> [Brief]: Restate word for word the section of the entries that opens at the line containing "Identify the document elements. Format: label [x1, y1, x2, y2]." and closes at the line containing "Document page, 2001x1125 pixels.", both lines kept, pictures dropped.

> [Source material]:

§ §

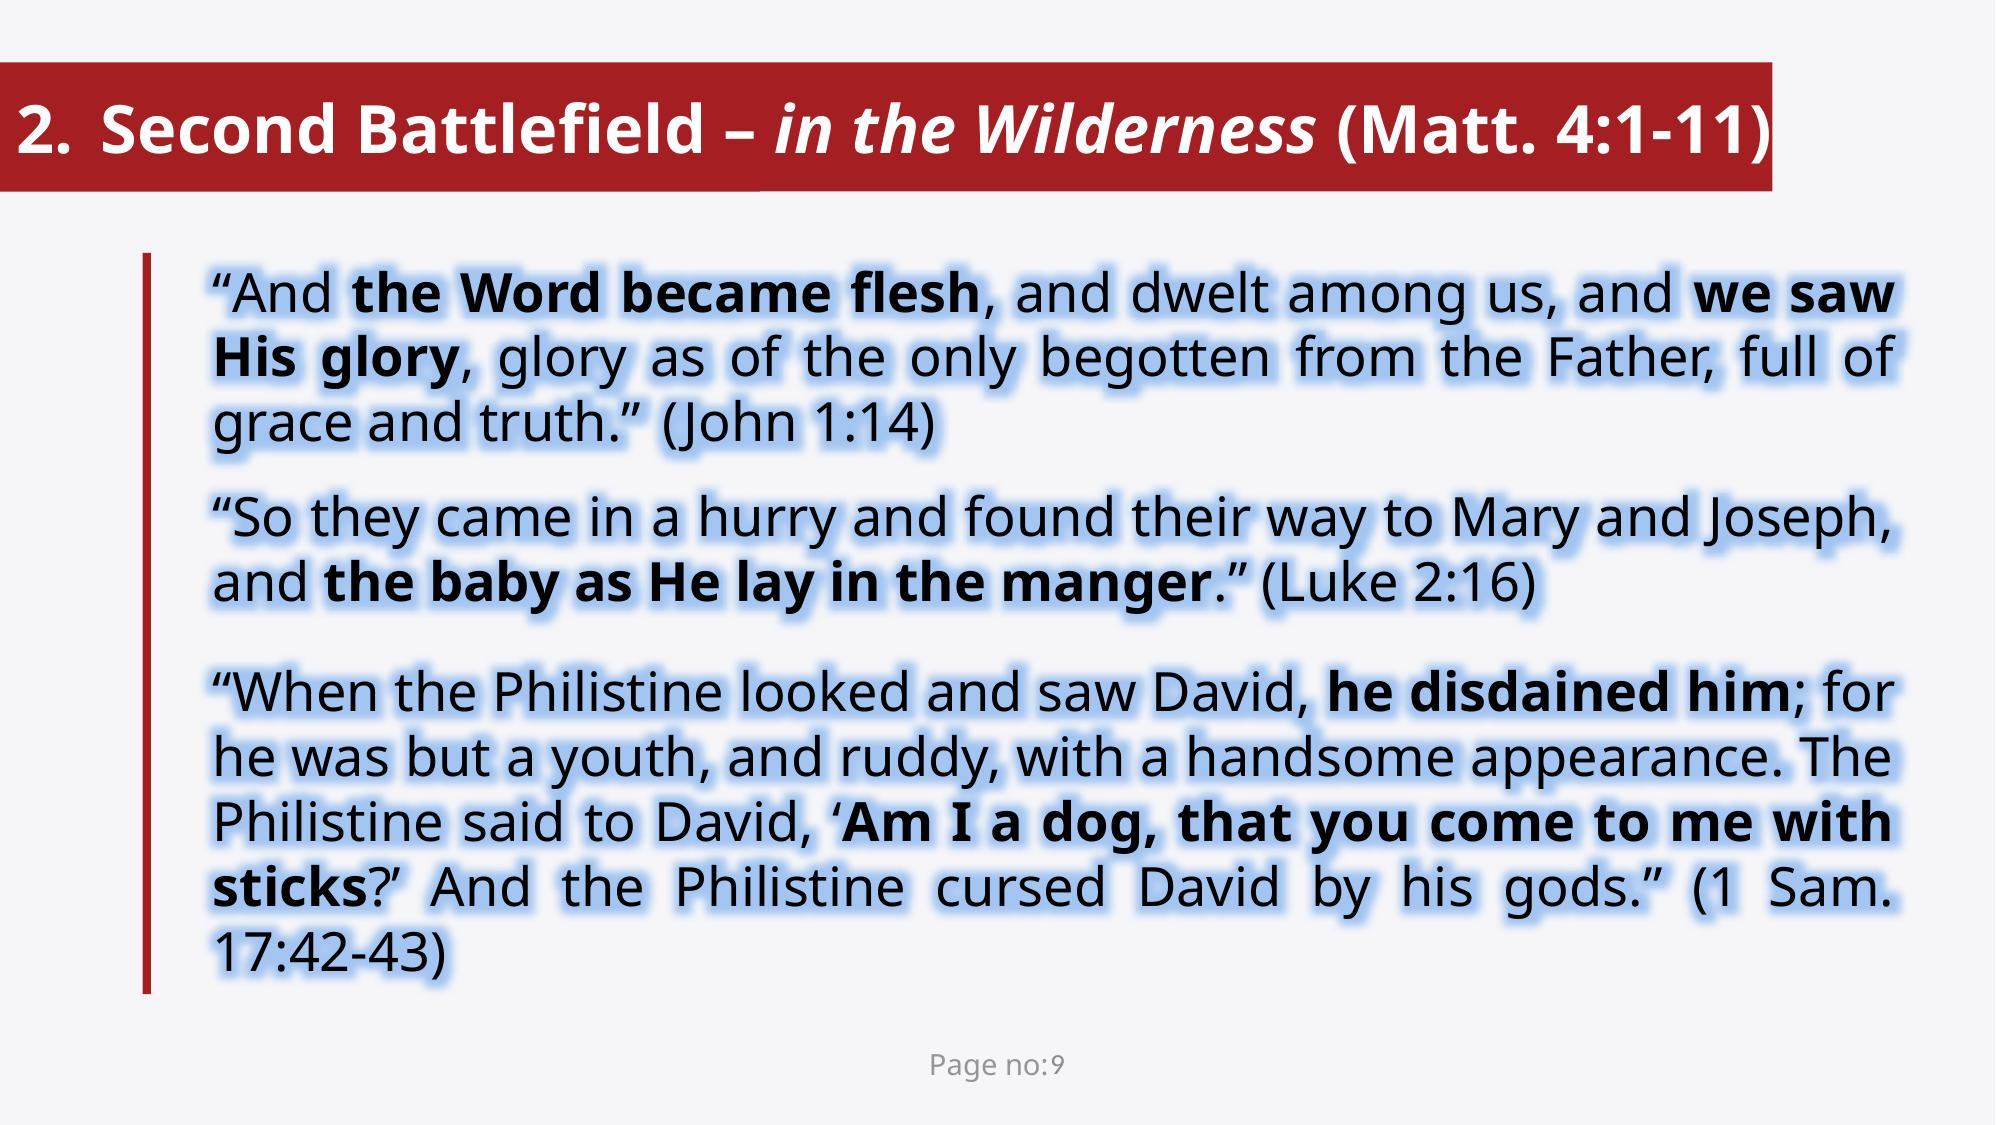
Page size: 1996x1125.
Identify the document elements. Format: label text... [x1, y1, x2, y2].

§ §

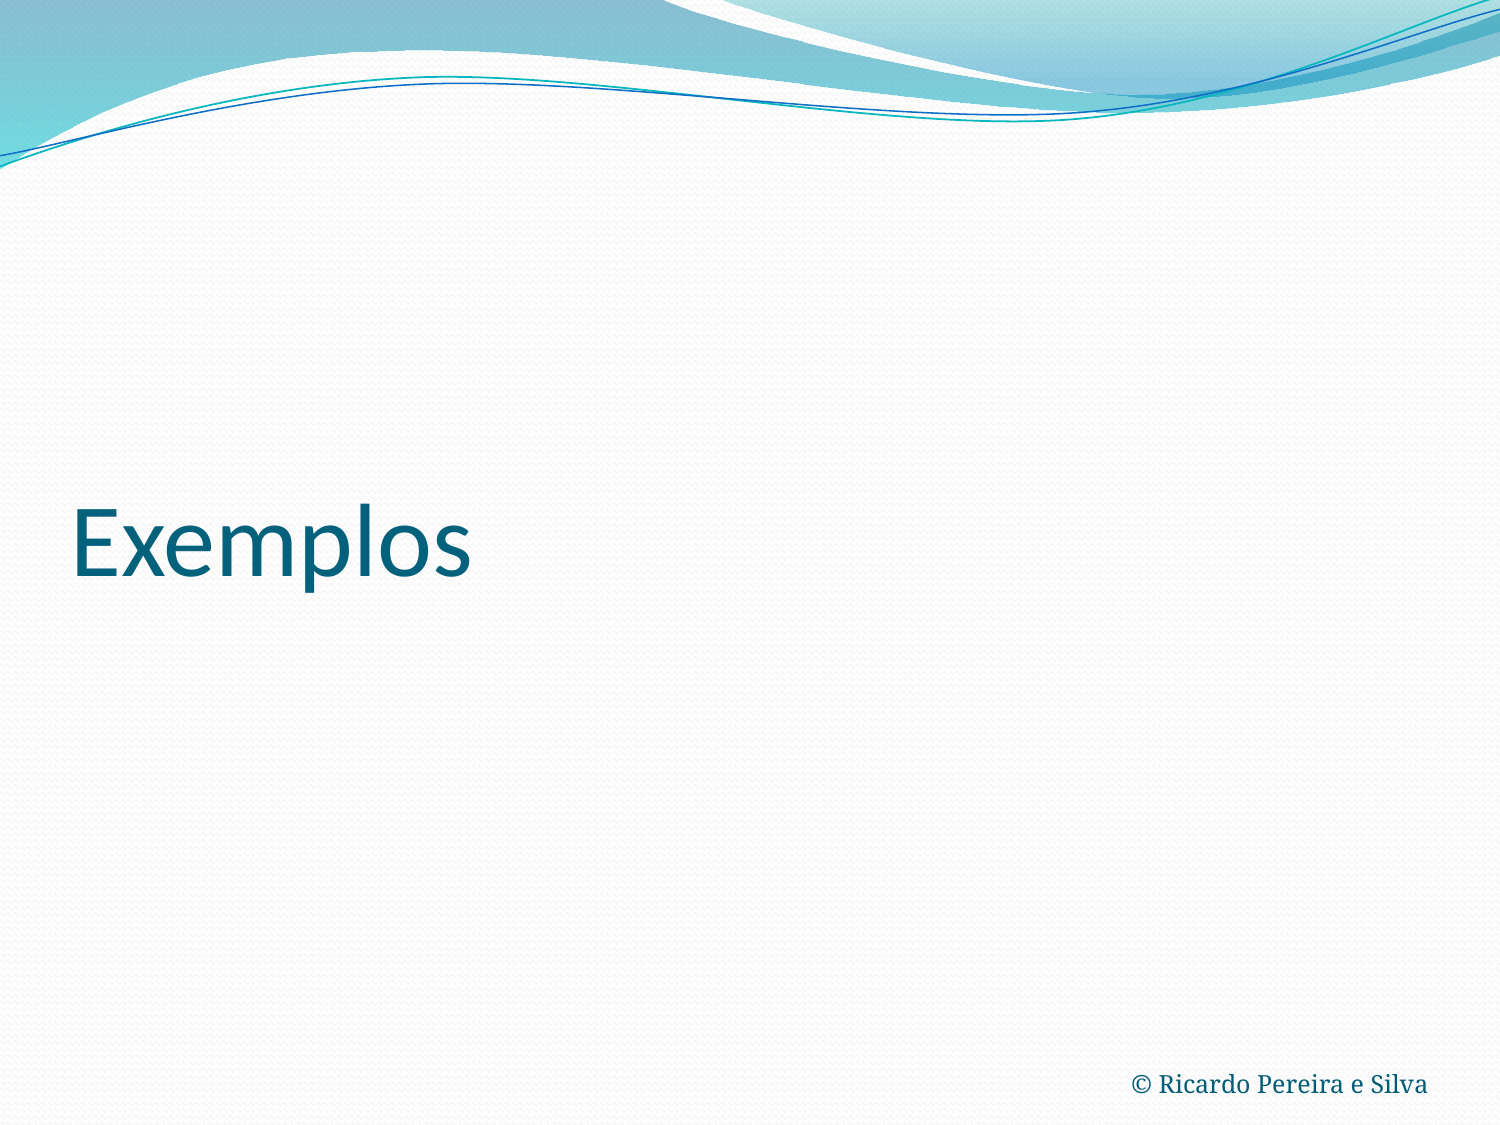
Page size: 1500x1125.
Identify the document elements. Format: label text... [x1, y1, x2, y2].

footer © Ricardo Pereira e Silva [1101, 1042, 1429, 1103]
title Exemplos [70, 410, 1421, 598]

§ §

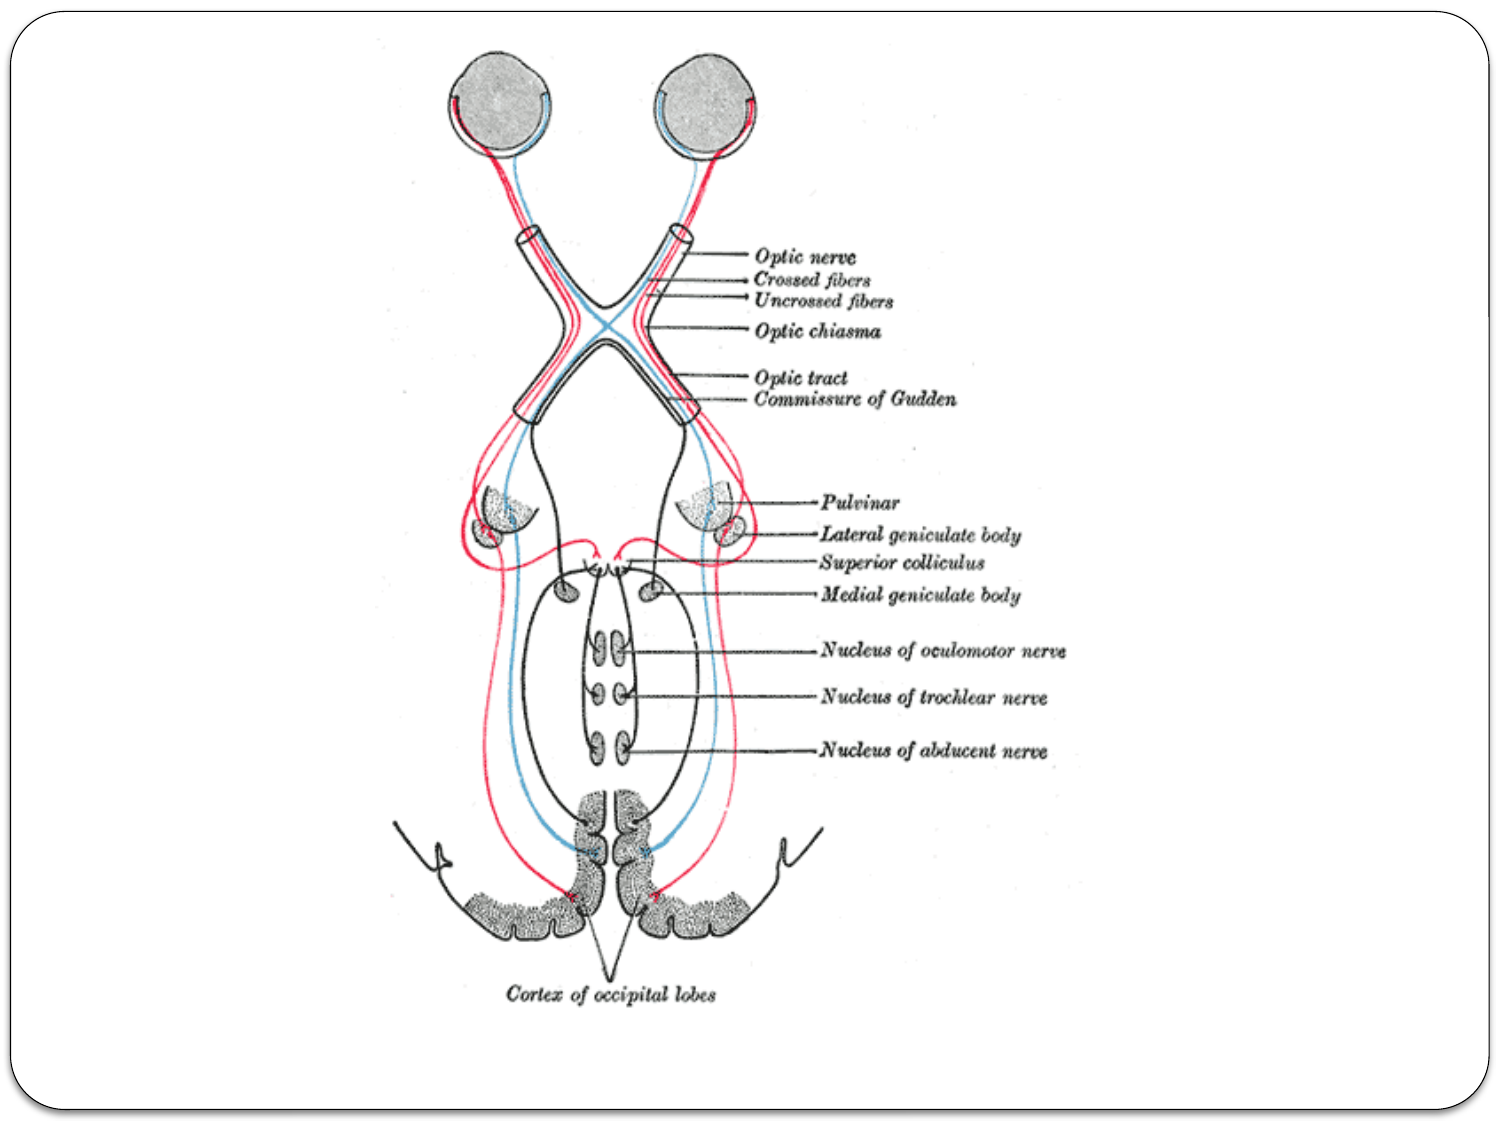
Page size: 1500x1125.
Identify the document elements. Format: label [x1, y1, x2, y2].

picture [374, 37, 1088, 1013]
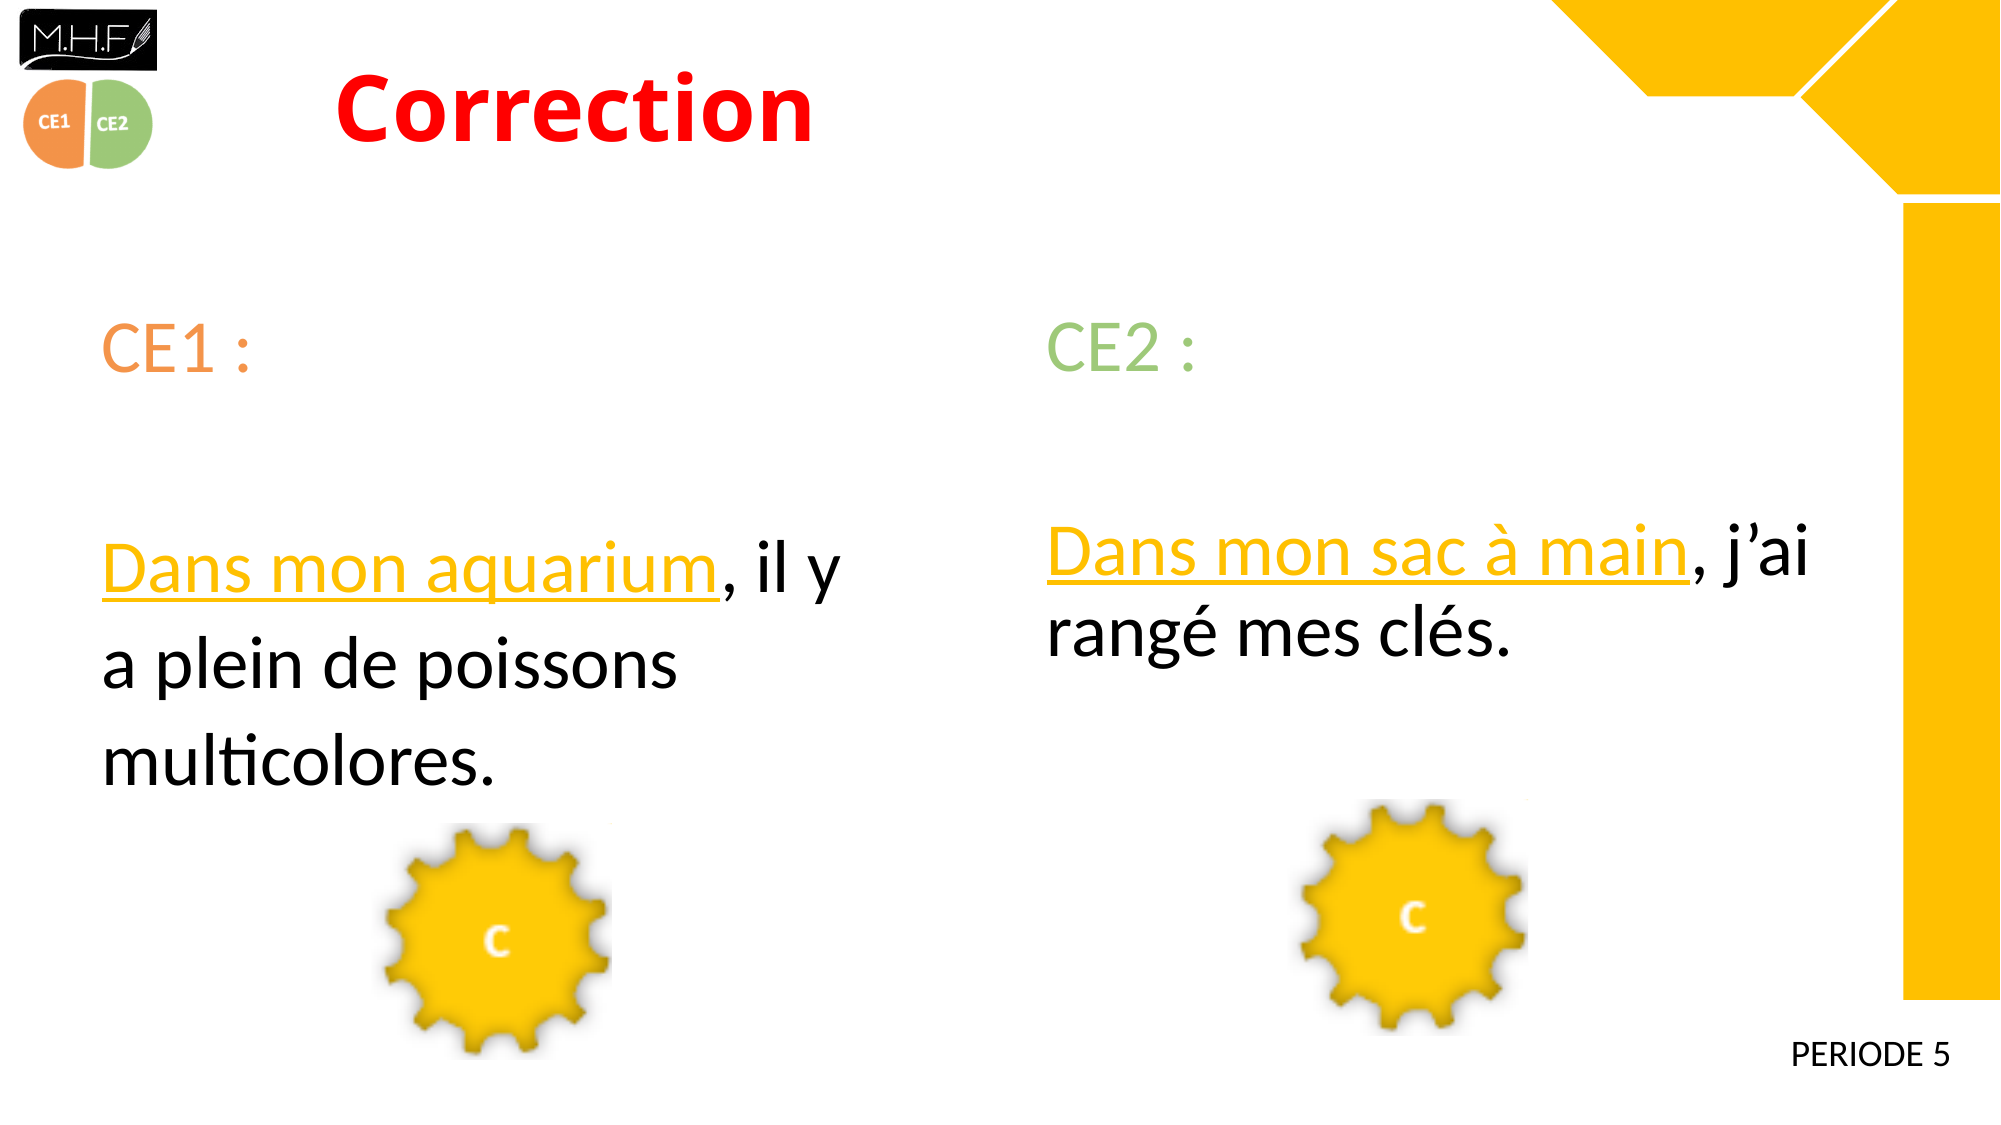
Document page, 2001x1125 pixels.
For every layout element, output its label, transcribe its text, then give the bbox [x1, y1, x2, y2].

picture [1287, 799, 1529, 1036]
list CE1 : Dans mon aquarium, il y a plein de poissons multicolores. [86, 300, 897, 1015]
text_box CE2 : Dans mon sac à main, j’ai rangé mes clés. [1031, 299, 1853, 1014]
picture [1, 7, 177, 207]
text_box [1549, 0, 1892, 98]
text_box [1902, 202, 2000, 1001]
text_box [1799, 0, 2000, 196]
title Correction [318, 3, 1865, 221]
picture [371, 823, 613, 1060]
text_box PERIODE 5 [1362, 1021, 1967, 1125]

§ §

> [Exercise output]:
Identify the document elements. Format: label [x1, y1, x2, y2].

picture [374, 37, 1088, 1013]
Document page, 2001x1125 pixels.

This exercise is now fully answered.